Unboxing is huge at least for physics; my last prototype from the programming with managed time work had to hack it in without the DLR or static types; it was just necessary (and unboxing without static types requires specializing each execution, yuck!). How do you compare non-functioning with functioning? And when unboxing is such a standard optimization these days, why do you need to more than just mention that it must be done? But really, I want to mention unboxing because it is a nice motivation for types and we actually do it (type based optimizations are not some potential thing, it is a real thing that is done).

At the end of the day, what you are asking for are comparisons between my own prototypes, and that would just be dishonest. I see people comparing against themselves when they have novel systems with no true points of comparisons to appear rigorous, and there is nothing to learn in those tables! My goal is to build a working system, and I have some tricks to eliminate some of the enormous overhead of dependency tracing, versioning, and re-execution (slow/fast paths). But until I claim my X is faster than someone else's Y, there is no point to talk about numbers without any point of comparison. I know the standard is dishonesty: either record some meaningless numbers or hide the limits of your system. But no.

The PL community isn't really interested in this kind of work. I'm 100% focused on release, so no more papers until release.

I'm pushing for a product (an app...) and a OSS release, but I'm still waiting for approval (and even then, how many reviewers run windows?). Anyways, thanks for the feedback!

Types, benchmarks

The workflow I would envision with a row-variable-based-system on the examples you show is the following:

1. Infer the type of expressions as open structural types, eg. < animate: 'a -> unit; .. > ('a denotes a yet-unknown type variable, and ... indicates that the actual type may have more methods than that). At this point you don't known which implementation of "animate" will be called and thus cannot show any visualization.

2. Inspect the set of classes known to the whole program, and use whatever heuristic you use (eg. as few extra methods as possible) to select a compatible one. You can fail where there is none, or just not show anything yet. (This corresponds to a nominalization transformation, in a sense)

3. Refine the type of the inferred code with the new type information gained from the arbitrary choice ("in fact animate expects a color"), rinse and repeat.

Not sure about your "add members to types after the fact" point, but is that demonstrated in the essay as it stands? (Is it about using new methods on a variable with a previously inferred type? Or adding new methods to an existing class? Why is recompilation a problem in the context of live programming where the program is constantly changing anyway?)

I see people comparing against themselves when they have novel systems with no true points of comparisons to appear rigorous, and there is nothing to learn in those tables!

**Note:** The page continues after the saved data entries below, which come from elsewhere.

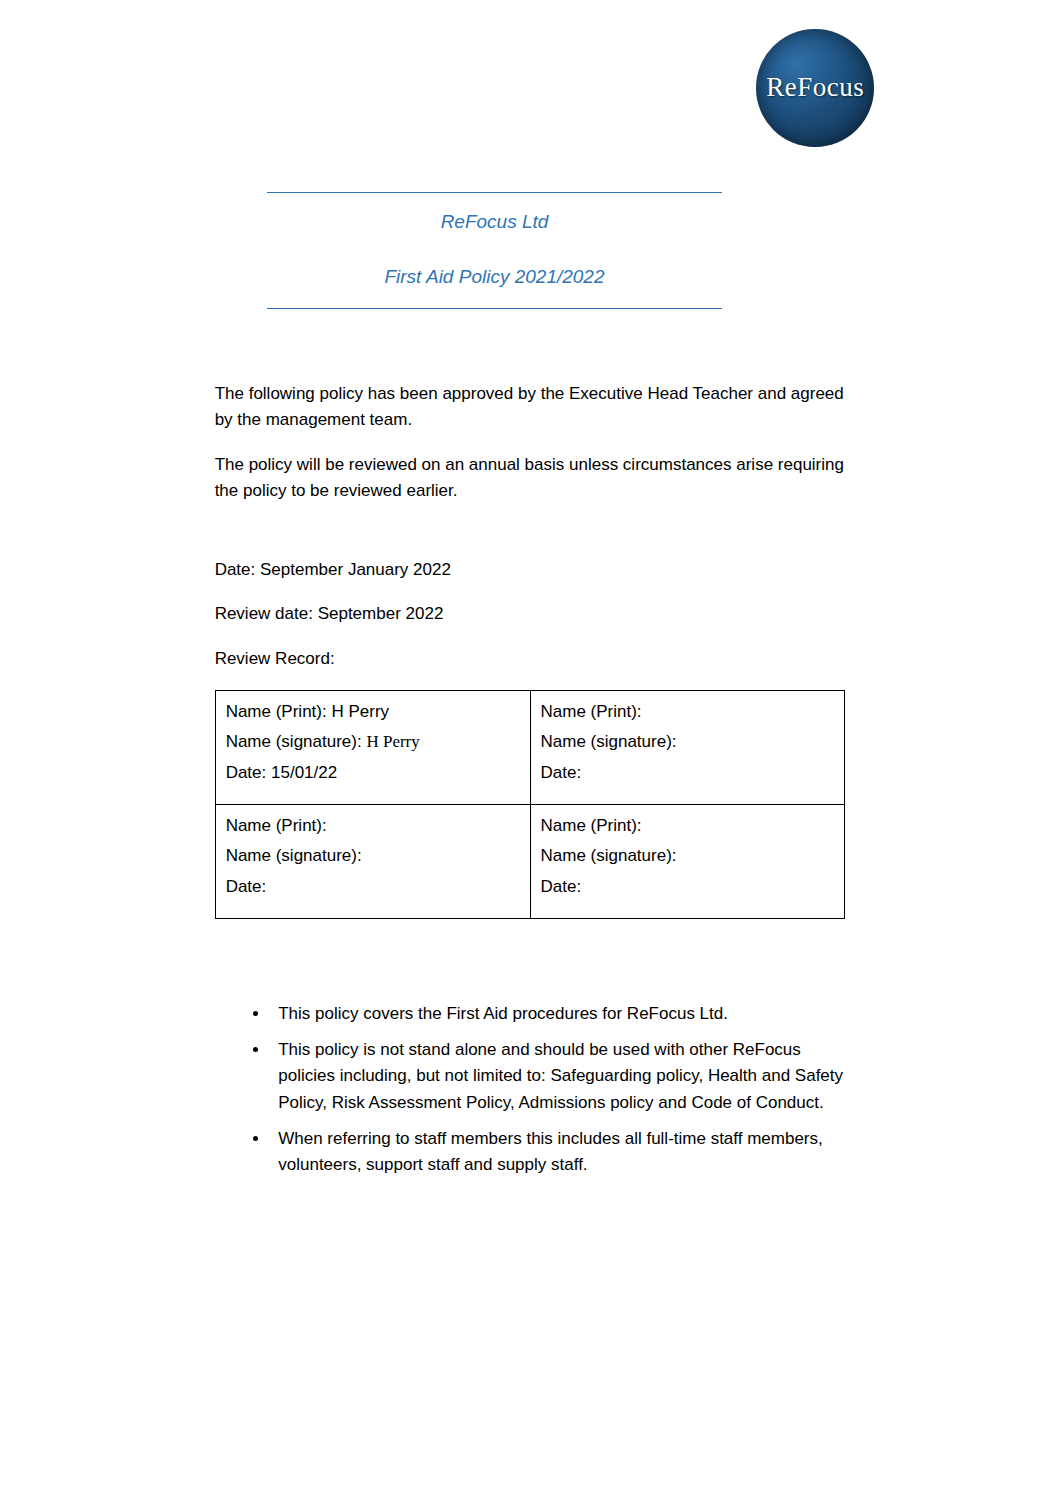ReFocus
ReFocus Ltd
First Aid Policy 2021/2022
The following policy has been approved by the Executive Head Teacher and agreed by the management team.
The policy will be reviewed on an annual basis unless circumstances arise requiring the policy to be reviewed earlier.
Date: September January 2022
Review date: September 2022
Review Record:
| Name (Print): H Perry Name (signature): H Perry Date: 15/01/22 | Name (Print): Name (signature): Date: |
| Name (Print): Name (signature): Date: | Name (Print): Name (signature): Date: |
This policy covers the First Aid procedures for ReFocus Ltd.
This policy is not stand alone and should be used with other ReFocus policies including, but not limited to: Safeguarding policy, Health and Safety Policy, Risk Assessment Policy, Admissions policy and Code of Conduct.
When referring to staff members this includes all full-time staff members, volunteers, support staff and supply staff.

I disagree. A mistake people often do is premature optimization, in the form of implementing sophistication that was in fact not needed to reach their goal. Asking them to validate the fact that the sophistication was indeed necessary (by objectively comparing "system without trick T" with "system with trick T") is an effective way to ensure this. Of course the result you get is local: "the author was right to use T in this context". It does not tell you that all good solutions must use T (maybe there was a fundamental problem in the system, whose resolution would make T unnecessary) or that T makes the system competitive with the rest of the world; but that is not the purpose of this test. If you want me to pay attention to unboxing, you should first convince me that it actually matters.

On the other hand you are right that tables of numbers are boring when the answer is just a binary "yes, useful" or "no, does not matter". Feel free to condense table of numbers all going in the same direction into a few scalars: "adding unboxing always speed programs up, with a geometric average speedup of 5X on numeric programs".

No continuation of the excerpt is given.